| Provided text |
◇ ◇ ◇

A new paper from the Centre for Policy Studies warns that, as millions face losing their jobs when furlough ends next month, many will risk losing their homes as well when the mortgage holiday arrangements end at the same time. Even with the Job Support Scheme, many could struggle to pay their mortgages without reform to the support available.

Despite 1/3 of those in poverty being owner-occupiers, housing benefit only covers renters. Home owners can only get help with their mortgage interest payments, and even then, they must wait nine months to qualify - and the whole amount is withdrawn if they take on any work at all.

The report, supported by the Joseph Rowntree Foundation, argues that the Support for Mortgage Interest (SMI) scheme needs urgent reform to support low-income homeowners through the crisis,and more generally to improve the benefits system so that it better supports struggling homeowners.

It argues that as well as being necessary and compassionate, such measures will be far more cost-effective for government than seeing people lose their homes and go on to housing benefit. Largely because the current version of SMI is a loan-based scheme with virtually no ultimate cost to government.

◇ ◇ ◇

| Supplied data |
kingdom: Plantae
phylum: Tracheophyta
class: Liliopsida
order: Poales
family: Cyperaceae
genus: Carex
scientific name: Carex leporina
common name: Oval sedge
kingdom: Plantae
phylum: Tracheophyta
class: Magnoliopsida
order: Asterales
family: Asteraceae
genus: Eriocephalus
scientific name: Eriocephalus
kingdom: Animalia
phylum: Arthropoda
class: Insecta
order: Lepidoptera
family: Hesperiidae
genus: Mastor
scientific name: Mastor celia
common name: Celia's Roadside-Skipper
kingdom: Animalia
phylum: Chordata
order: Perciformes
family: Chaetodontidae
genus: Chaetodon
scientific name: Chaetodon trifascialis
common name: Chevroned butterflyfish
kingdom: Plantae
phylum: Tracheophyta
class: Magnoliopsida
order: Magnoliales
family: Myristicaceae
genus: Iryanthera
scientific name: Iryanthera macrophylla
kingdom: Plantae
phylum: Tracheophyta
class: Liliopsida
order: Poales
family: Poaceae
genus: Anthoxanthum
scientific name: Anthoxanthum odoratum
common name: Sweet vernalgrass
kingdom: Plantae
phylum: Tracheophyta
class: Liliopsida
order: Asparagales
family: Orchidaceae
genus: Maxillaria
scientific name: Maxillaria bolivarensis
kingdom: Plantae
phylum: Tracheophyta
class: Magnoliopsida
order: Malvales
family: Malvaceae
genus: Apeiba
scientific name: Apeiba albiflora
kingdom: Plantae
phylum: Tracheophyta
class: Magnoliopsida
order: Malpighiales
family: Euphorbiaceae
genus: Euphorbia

◇ ◇ ◇

| Set tasks |
- 1) Condense the paragraph of the mortgage support text that begins "Despite 1/3 of those in poverty" into a short bulleted list that keeps its main facts.
- 2) How many lines of the listing contain the word "order"? Reply with the number alone.

| Complete answers |
- 1)
- A third of people in poverty are owner-occupiers, yet housing benefit covers only renters.
- Homeowners can get help only with their mortgage interest payments.
- They must wait nine months to qualify for that help.
- The whole amount is withdrawn if they take on any work.

- 2) 9